BSG Chronometer (Part 3)

The last time I worked on this project was two years ago and it ended up in a box after I tore one of the pads off. I’ve had some spare time recently so I decided it would be fun to solder 120 LEDs on a fresh PCB.

Before I could get started I needed to recycle the LEDs from the damaged PCB. After destroying the first few I remembered I owned two soldering irons. Dual-wielding soldering irons got the rest of them off without issue.

Over the course of a couple of Twitch streams, I soldered 120 LEDs (60 yellow and 60 red LEDs) and then wired the HT16K33 LED driver board to the PCB. This time around I decided to try some fine enamelled wire, which apart from being a little tedious to strip the enamel from, turned out to work really well. It hopefully avoids the problem I had last time where I over-torqued a wire and ripped a pad off.

This PCB is separated into two 8×8 LED arrays and a single row of 12 LEDs arranged in circles. I soldered some spare header pins between the cathodes of the two arrays, to make a single large 16×8 array. This meant not having to solder up a second driver board.

I again wired the driver board up to a logic level shifter to drop the I2C voltage from 5V to 3V3 so I could drive everything from a Raspberry Pi and then grabbed the Python library from Adafruit.

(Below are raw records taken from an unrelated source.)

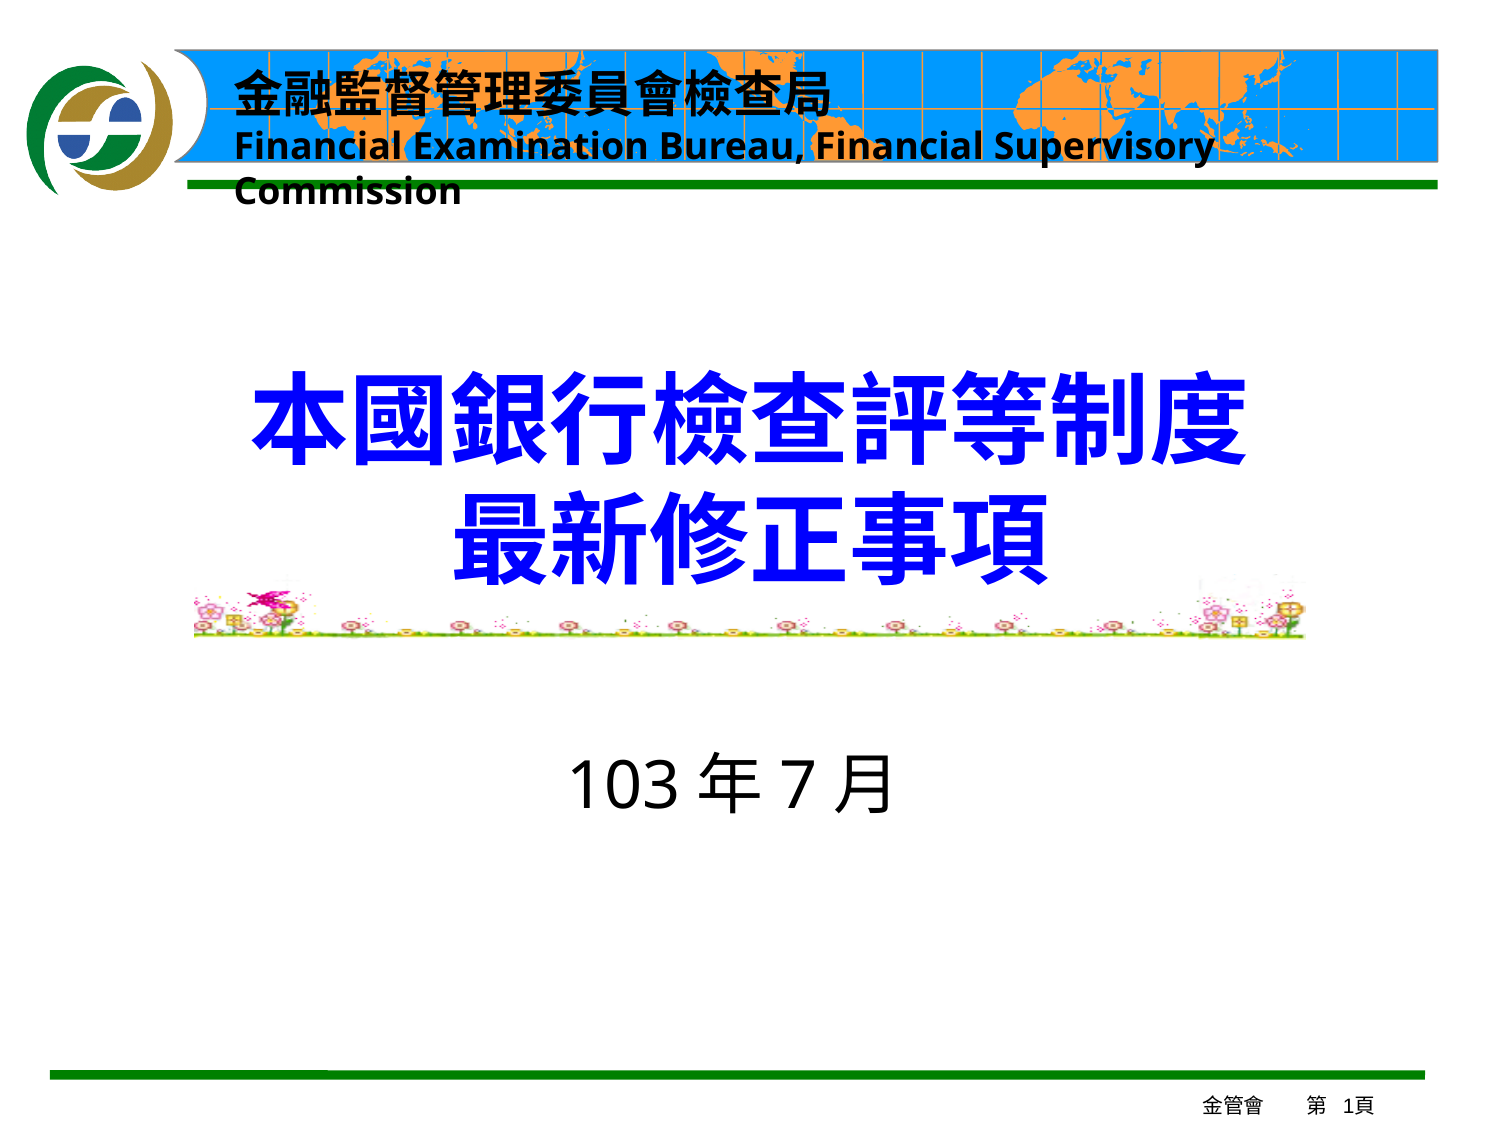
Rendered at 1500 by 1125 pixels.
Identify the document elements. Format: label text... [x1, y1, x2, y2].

subtitle 103年7月 [225, 640, 1276, 925]
picture [194, 574, 1306, 640]
text_box 金融監督管理委員會檢查局 Financial Examination Bureau, Financial Supervisory Commission [219, 55, 1435, 220]
title 本國銀行檢查評等制度 最新修正事項 [112, 349, 1388, 591]
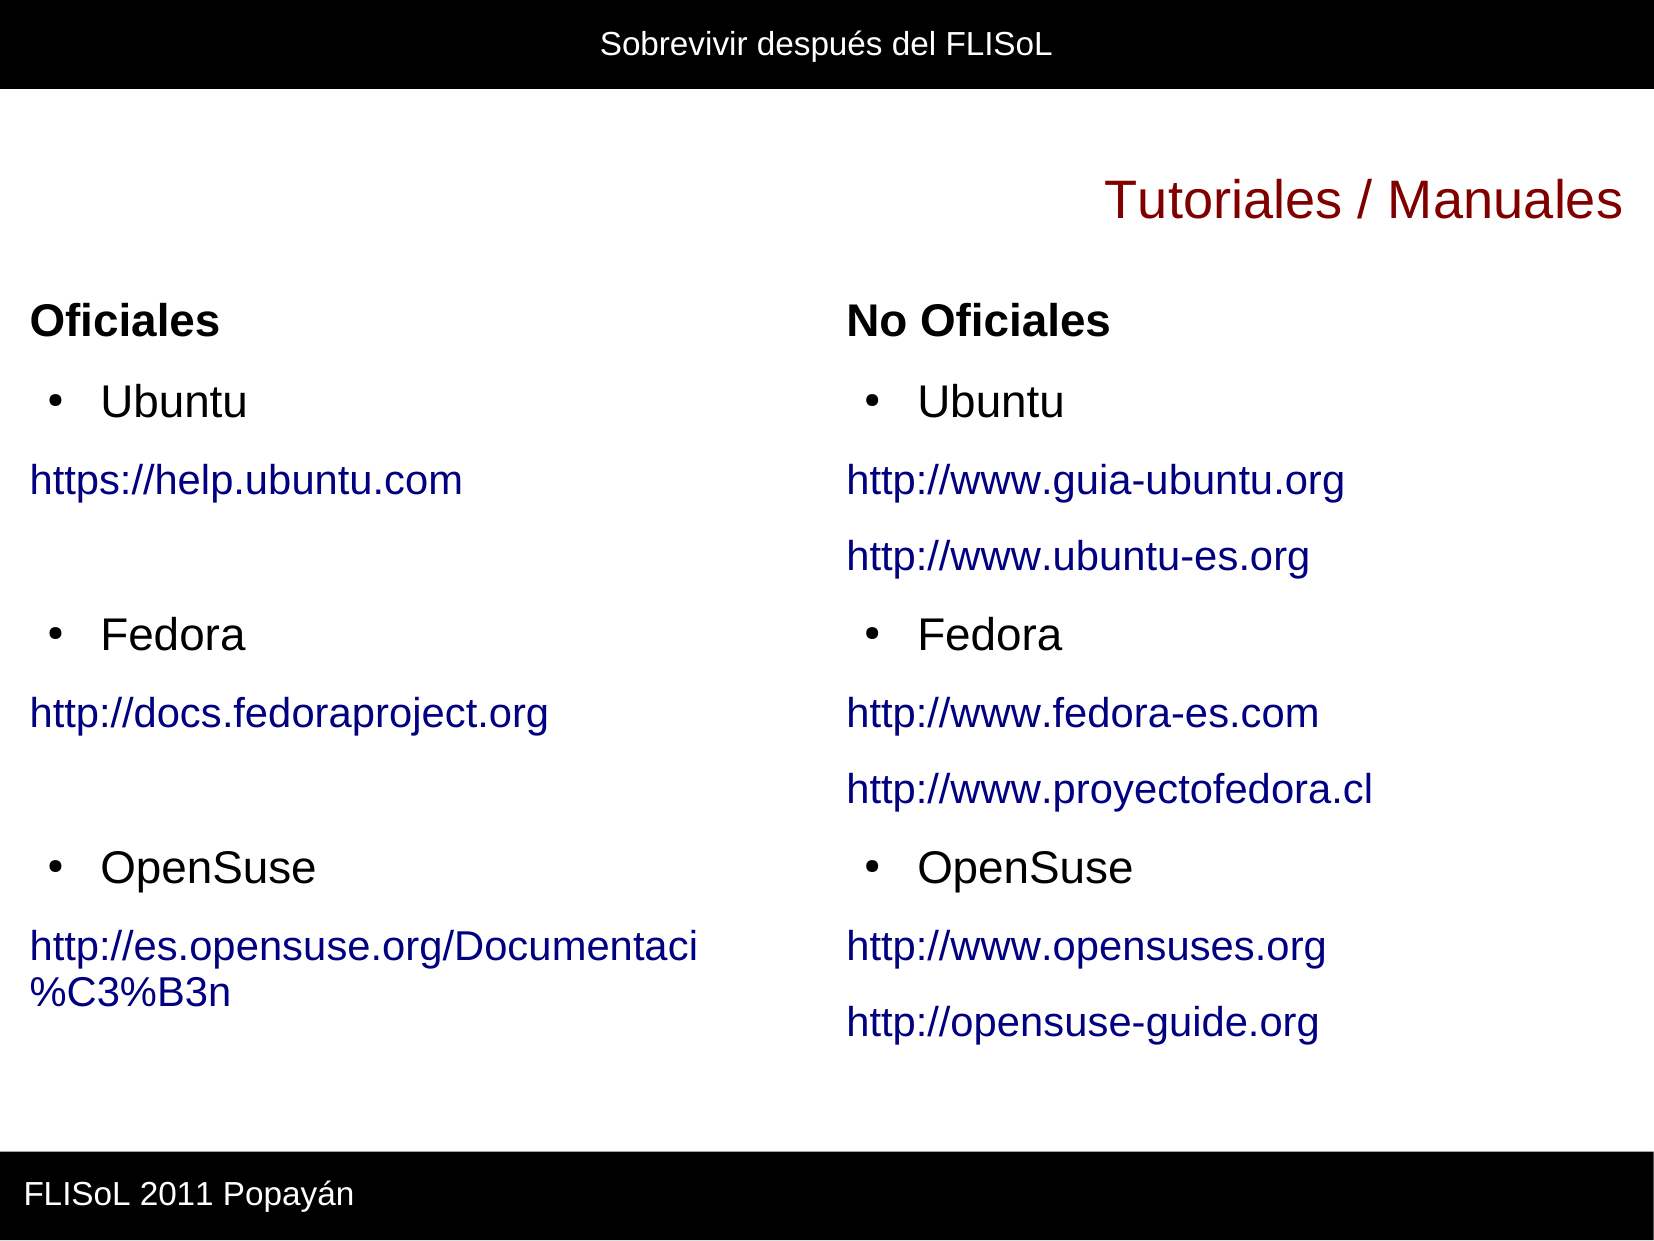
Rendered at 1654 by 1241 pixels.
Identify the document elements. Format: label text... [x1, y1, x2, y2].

list No Oficiales Ubuntu http://www.guia-ubuntu.org http://www.ubuntu-es.org Fedora http://www.fedora-es.com http://www.proyectofedora.cl OpenSuse http://www.opensuses.org http://opensuse-guide.org [846, 295, 1625, 1122]
list Oficiales Ubuntu https://help.ubuntu.com Fedora http://docs.fedoraproject.org OpenSuse http://es.opensuse.org/Documentaci%C3%B3n [29, 295, 808, 1122]
title Tutoriales / Manuales [147, 147, 1625, 252]
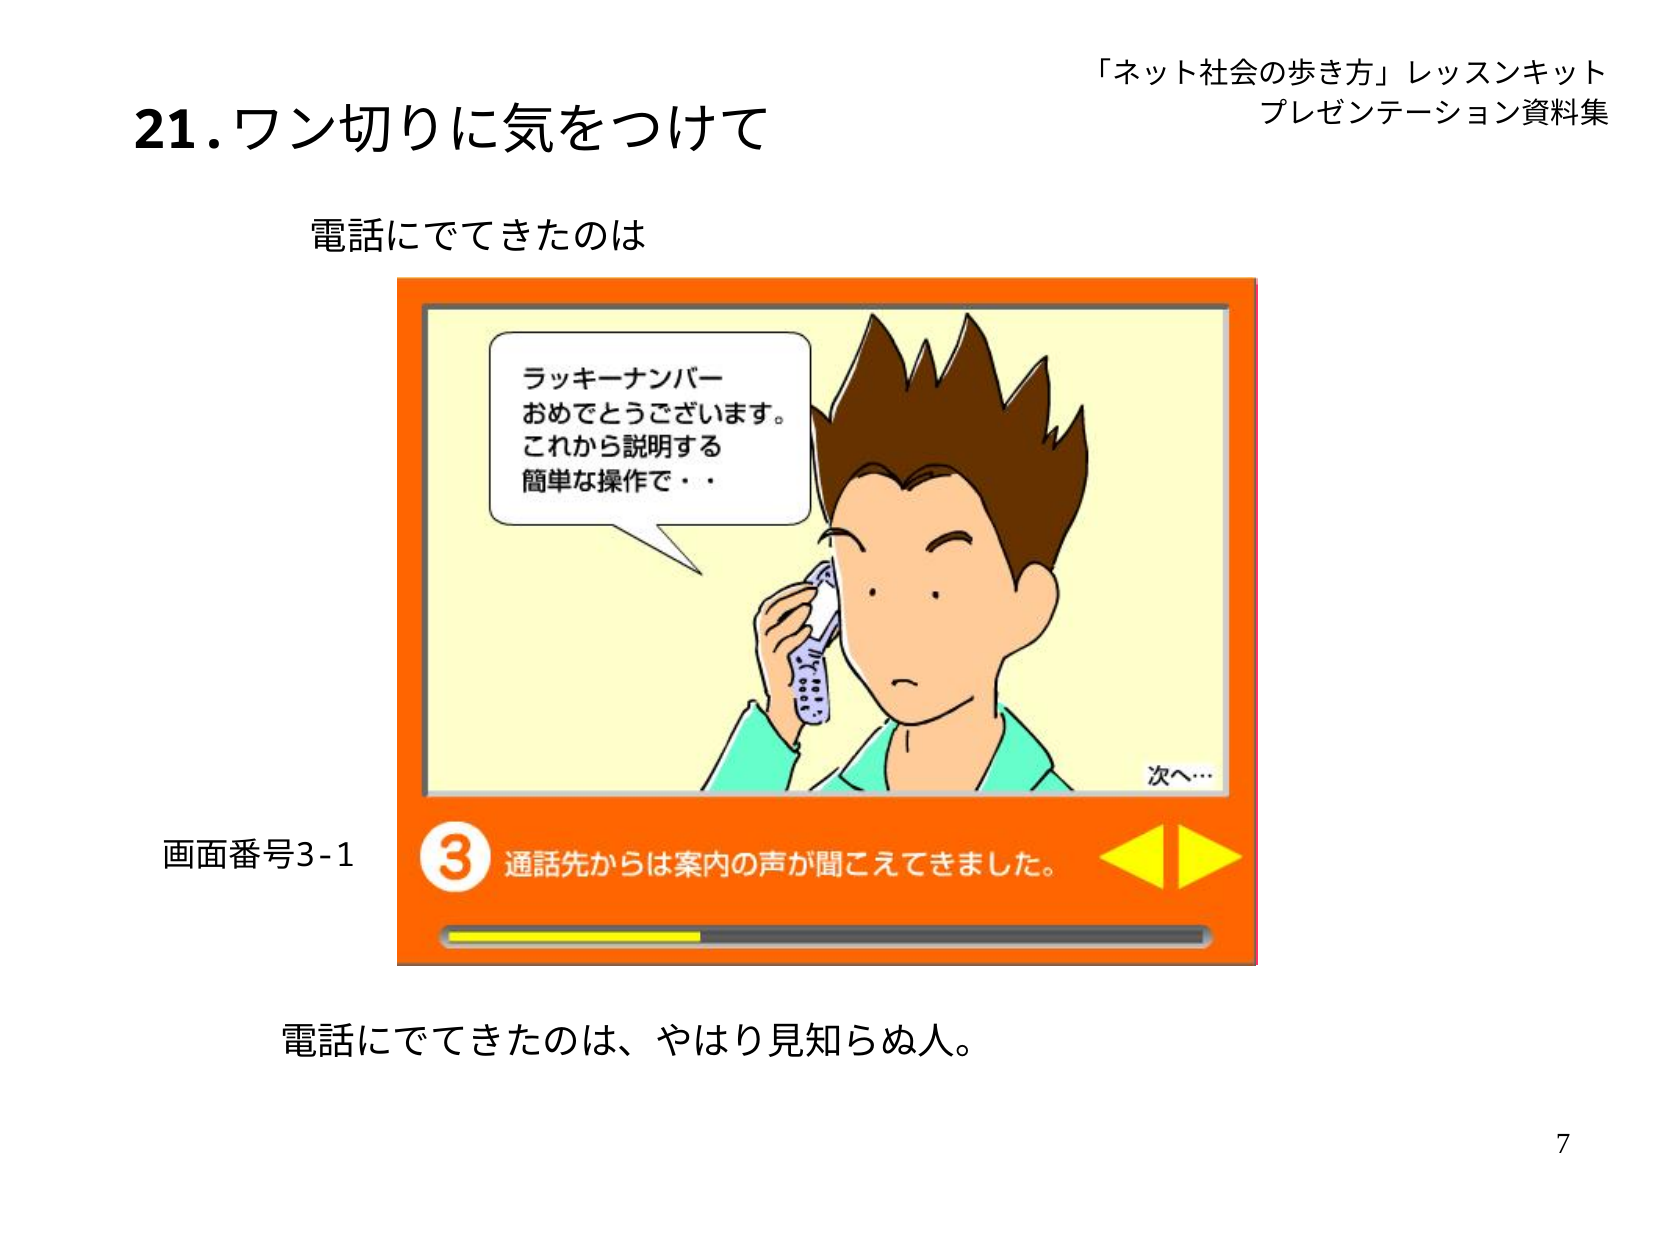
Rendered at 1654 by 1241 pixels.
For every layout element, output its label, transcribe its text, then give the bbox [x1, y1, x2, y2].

text_box 「ネット社会の歩き方」レッスンキット プレゼンテーション資料集 [1062, 44, 1625, 139]
text_box 電話にでてきたのは、やはり見知らぬ人。 [265, 1003, 1447, 1074]
text_box 電話にでてきたのは [295, 206, 946, 267]
picture [397, 277, 1258, 966]
text_box 21.ワン切りに気をつけて [118, 88, 1241, 169]
text_box 画面番号3-1 [147, 826, 384, 882]
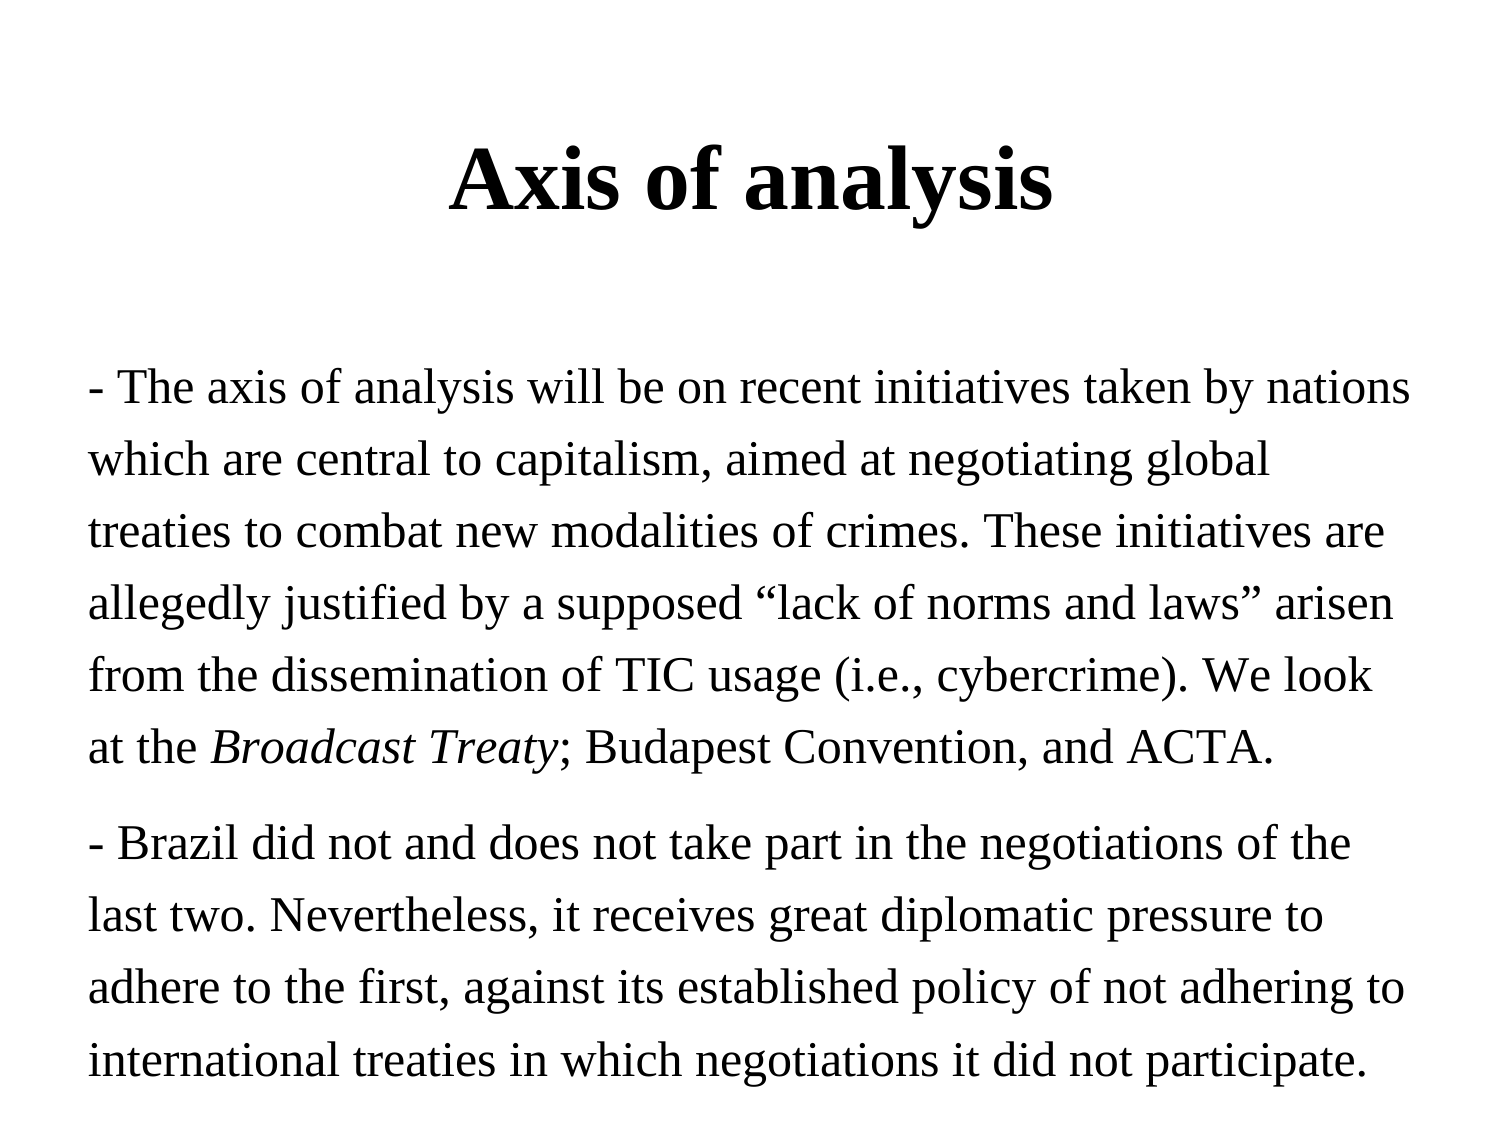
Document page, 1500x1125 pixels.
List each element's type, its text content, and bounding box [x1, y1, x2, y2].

text_box - The axis of analysis will be on recent initiatives taken by nations which are central to capitalism, aimed at negotiating global treaties to combat new modalities of crimes. These initiatives are allegedly justified by a supposed “lack of norms and laws” arisen from the dissemination of TIC usage (i.e., cybercrime). We look at the Broadcast Treaty; Budapest Convention, and ACTA. - Brazil did not and does not take part in the negotiations of the last two. Nevertheless, it receives great diplomatic pressure to adhere to the first, against its established policy of not adhering to international treaties in which negotiations it did not participate. [72, 334, 1435, 1095]
title Axis of analysis [87, 52, 1416, 307]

The first test showed a handful of red LEDs that didn’t light up, a couple of these were just bad solder joints, but the others were terminal so they had to be swapped.

After an afternoon of coding I came up with a few different modes:

The dual Larson scanner was a real brain-bender but I eventually figured it out. Now that I’ve got some good example code I think I’m ready to get my remaining boards listed on Tindie. Be warned though, this project is not for the faint-hearted!